The GABA Rissei yose it is not a yose in the sense that Hanjôtei is a yose, but one of the chi’iki (regional) yose that I’ve written about before. This one is a fairly young yose. Today was the fifth show, and I, for the reasons I’ll share below, is one of my favorite places to go with Somemaru.
The name GABA comes from the sponsor of this program. Ezaki Glico is a confectionary company based in Osaka, and on of their products is GABA “mental balance chocolate,” which are purported to help relieve stress. Indeed, I believe chocolate has that ability.
Rissei is the name the place this show is held, a historic elementary school building dating to the Meiji period (1868-1912) that has fallen out of repair, and has not been used for classes for about 20 years. Nevertheless, the large building, which sits a short walk from Kawaramachi Station in Kyoto City, has yet to be condemned. What is so wonderful about this old building is that many things in the building seem to be exactly as they were in the early twentieth century. Though the paint and straw-mud walls are falling off the framework in numerous places, though the floorboards are so badly warped that every step causes the a creepy creak, there is seemingly endless wonderful woodwork and antique school furniture to be found in every nook and cranny. Most of the glass and tile work in the building seems to be original too. One particularly interesting find are the inter-phones hung around the school. Telling from their looks, they haven’t been used in decades, but they remain intact. Thereon, a very small steel plate it reads “Interphone. Made in the U.S.A. January 14, 1913.”

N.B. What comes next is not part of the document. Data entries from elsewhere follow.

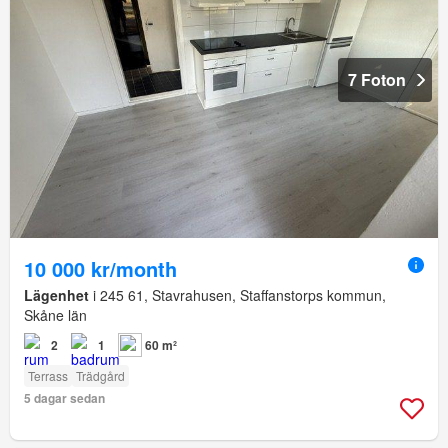
7 Foton
10 000 kr/month
Lägenhet
i 245 61, Stavrahusen, Staffanstorps kommun,
Skåne län
2
1
60 m²
Terrass
Trädgård
5 dagar sedan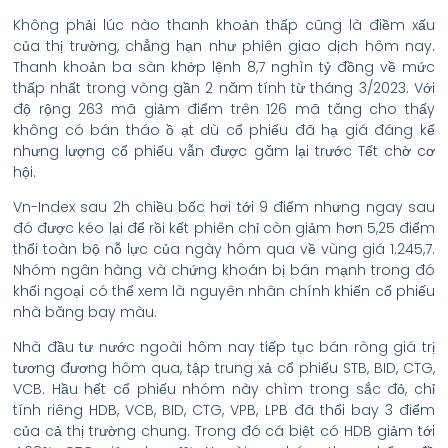
Không phải lúc nào thanh khoản thấp cũng là điềm xấu
của thị trường, chẳng hạn như phiên giao dịch hôm nay.
Thanh khoản ba sàn khớp lệnh 8,7 nghìn tỷ đồng về mức
thấp nhất trong vòng gần 2 năm tính từ tháng 3/2023. Với
độ rộng 263 mã giảm điểm trên 126 mã tăng cho thấy
không có bán tháo ồ ạt dù cổ phiếu đã hạ giá đáng kể
nhưng lượng cổ phiếu vẫn được găm lại trước Tết chờ cơ
hội.
Vn-Index sau 2h chiều bốc hơi tới 9 điểm nhưng ngay sau
đó được kéo lại để rồi kết phiên chỉ còn giảm hơn 5,25 điểm
thổi toàn bộ nỗ lực của ngày hôm qua về vùng giá 1.245,7.
Nhóm ngân hàng và chứng khoán bị bán mạnh trong đó
khối ngoại có thể xem là nguyên nhân chính khiến cổ phiếu
nhà băng bay màu.
Nhà đầu tư nước ngoài hôm nay tiếp tục bán ròng giá trị
tương đương hôm qua, tập trung xả cổ phiếu STB, BID, CTG,
VCB. Hầu hết cổ phiếu nhóm này chìm trong sắc đỏ, chỉ
tính riêng HDB, VCB, BID, CTG, VPB, LPB đã thổi bay 3 điểm
của cả thị trường chung. Trong đó cá biệt có HDB giảm tới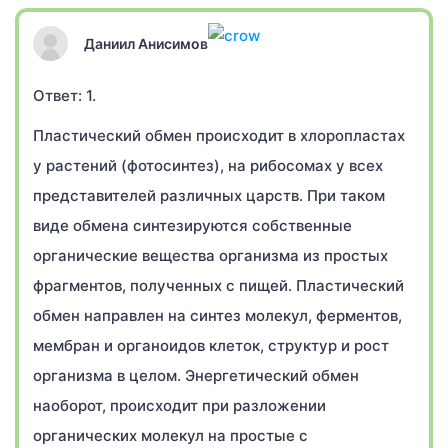
Даниил Анисимов
Ответ: 1.
Пластический обмен происходит в хлоропластах
у растений (фотосинтез), на рибосомах у всех
представителей различных царств. При таком
виде обмена синтезируются собственные
органические вещества организма из простых
фрагментов, полученных с пищей. Пластический
обмен направлен на синтез молекул, ферментов,
мембран и органоидов клеток, структур и рост
организма в целом. Энергетический обмен
наоборот, происходит при разложении
органических молекул на простые с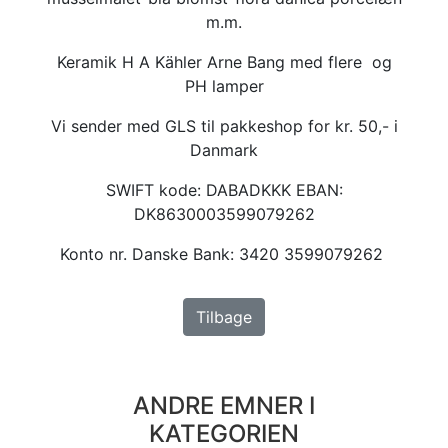
m.m.
Keramik H A Kähler Arne Bang med flere og
PH lamper
Vi sender med GLS til pakkeshop for kr. 50,- i
Danmark
SWIFT kode: DABADKKK EBAN:
DK8630003599079262
Konto nr. Danske Bank: 3420 3599079262
Tilbage
ANDRE EMNER I
KATEGORIEN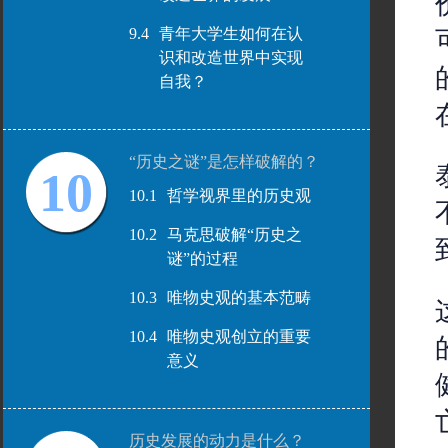
9.4
青年大学生如何在认
识和改造世界中实现
自我？
“历史之谜”是怎样破解的？
10
10.1
哲学视界里的历史观
10.2
马克思破解“历史之
谜”的过程
10.3
唯物史观的基本范畴
10.4
唯物史观创立的重要
意义
历史发展的动力是什么？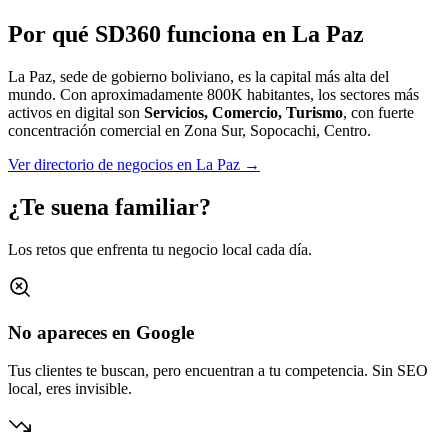
Por qué SD360 funciona en
La Paz
La Paz, sede de gobierno boliviano, es la capital más alta del
mundo.
Con aproximadamente
800K
habitantes, los sectores más
activos en digital son
Servicios, Comercio, Turismo
, con fuerte
concentración comercial en
Zona Sur, Sopocachi, Centro
.
Ver directorio de negocios en
La Paz
→
¿Te suena familiar?
Los retos que enfrenta tu negocio local cada día.
No apareces en Google
Tus clientes te buscan, pero encuentran a tu competencia. Sin SEO
local, eres invisible.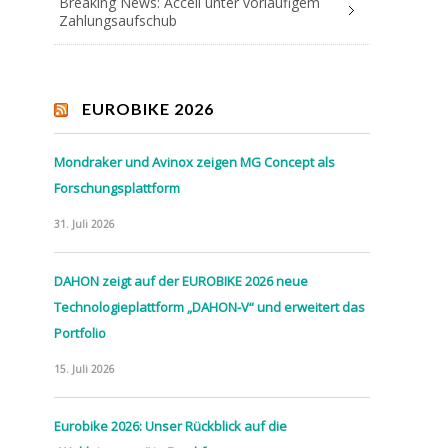
Breaking News: Accell unter vorläufigem
Zahlungsaufschub
EUROBIKE 2026
Mondraker und Avinox zeigen MG Concept als
Forschungsplattform
31. Juli 2026
DAHON zeigt auf der EUROBIKE 2026 neue
Technologieplattform „DAHON-V“ und erweitert das
Portfolio
15. Juli 2026
Eurobike 2026: Unser Rückblick auf die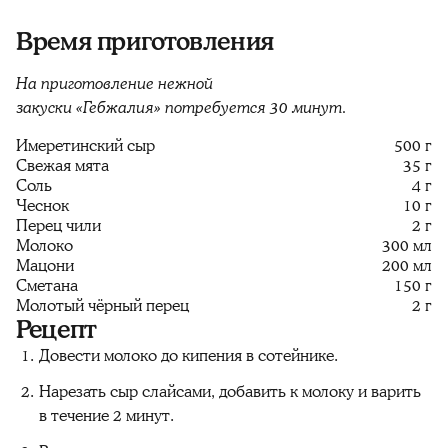
Время приготовления
На приготовление нежной
закуски «Гебжалия» потребуется 30 минут.
Имеретинский сыр
500 г
Свежая мята
35 г
Соль
4 г
Чеснок
10 г
Перец чили
2 г
Молоко
300 мл
Мацони
200 мл
Сметана
150 г
Молотый чёрный перец
2 г
Рецепт
Довести молоко до кипения в сотейнике.
Нарезать сыр слайсами, добавить к молоку и варить
в течение 2 минут.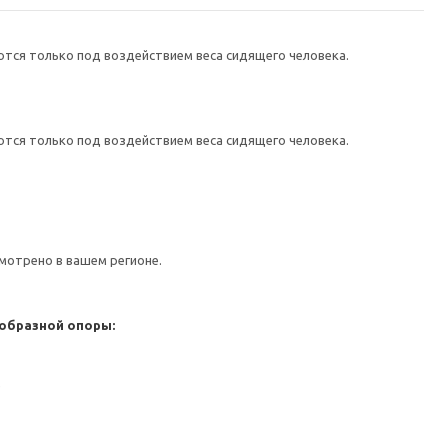
тся только под воздействием веса сидящего человека.
тся только под воздействием веса сидящего человека.
мотрено в вашем регионе.
образной опоры:
е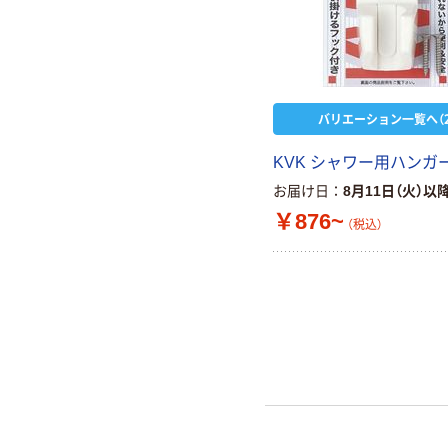
バリエーション一覧へ（2
KVK シャワー用ハンガ
お届け日
8月11日（火）以
￥876~
（税込）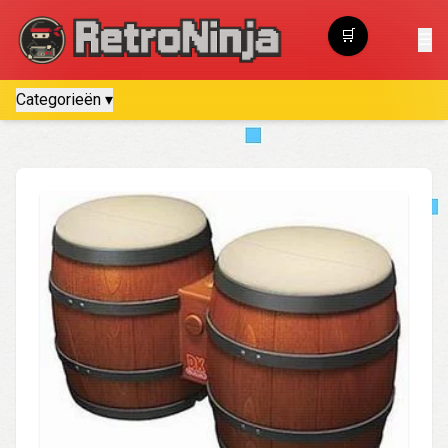
🛒
☰
Winkelwagen
Categorieën ▾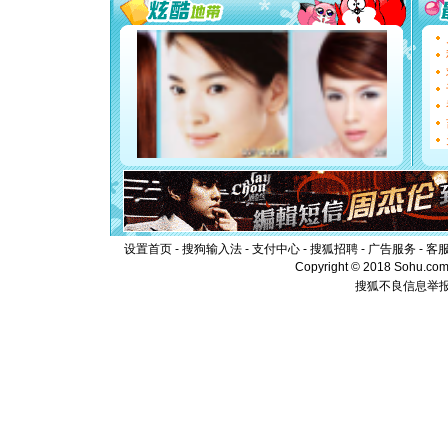
要平安！
[圣诞节]
能正大光明
都要快乐噢
[圣诞节]
如意,快乐
[元旦]
看
断电。爱
你是我专
[元旦]
如
起；二是
离。水晶
[元旦]
当
泣，这痛
卖了。水
设置首页
-
搜狗输入法
-
支付中心
-
搜狐招聘
-
广告服务
-
客
[春节]
风
Copyright © 2018 Sohu.com I
颜！冬去
搜狐不良信息举
道一声平
[春节]
传
片叶子是
送你一棵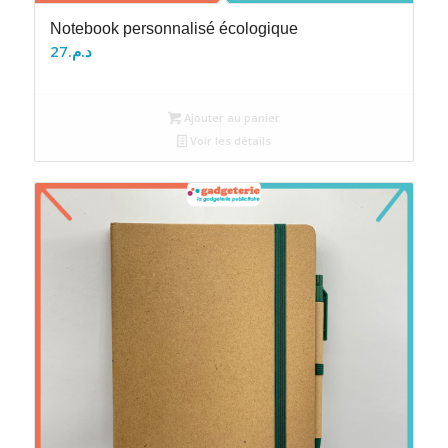
Notebook personnalisé écologique
27
د.م.
Ajouter au panier
Voir les détails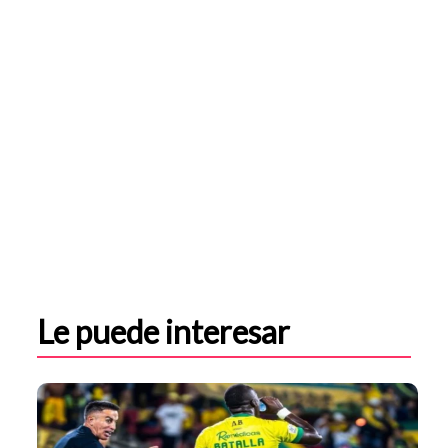
Le puede interesar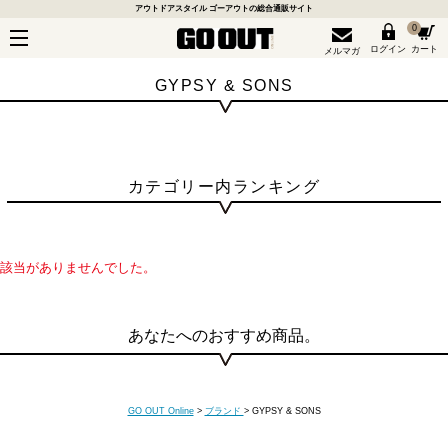
アウトドアスタイル ゴーアウトの総合通販サイト
0
ログイン
カート
メルマガ
GYPSY & SONS
カテゴリー内ランキング
該当がありませんでした。
あなたへのおすすめ商品。
GO OUT Online
>
ブランド
>
GYPSY & SONS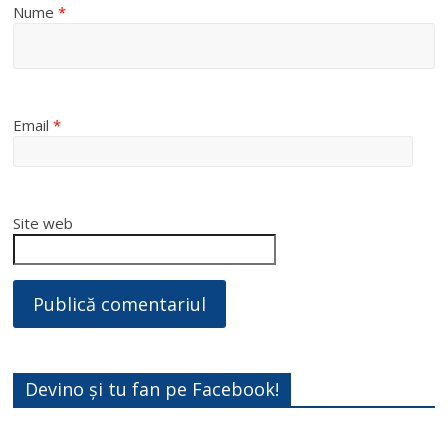
Nume
*
Email
*
Site web
Devino și tu fan pe Facebook!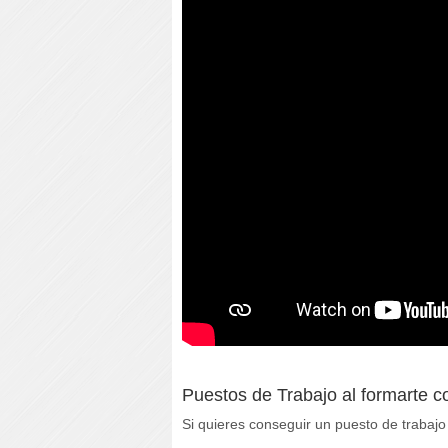
Puestos de Trabajo al formarte 
Si quieres conseguir un puesto de trabaj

This building is also used by a few groups in the community for different purposes, such as art classes, etc. Seeing in a first-floor hallway posted pictures of each graduating classes from since, I assume, when the school first opened, one is led to believe that somebody realizes the importance of this building and its history.
It seems appropriate, too, that rakugo, which enjoyed its heyday in the Meiji period, is performed regularly at the Rissei Elementary School. Though their are constant groans from the floorboards as one walks through its halls, one can also hear the voices and laughter of the children who ran over them through the years. The same children whose parents most certainly loved rakugo; the same children who were sure to grow fond of Japan’s ground-level comic narrative art themselves.
One can only hope that this building will be restored to its original condition, and that it remains a fixture in the Kyoto community.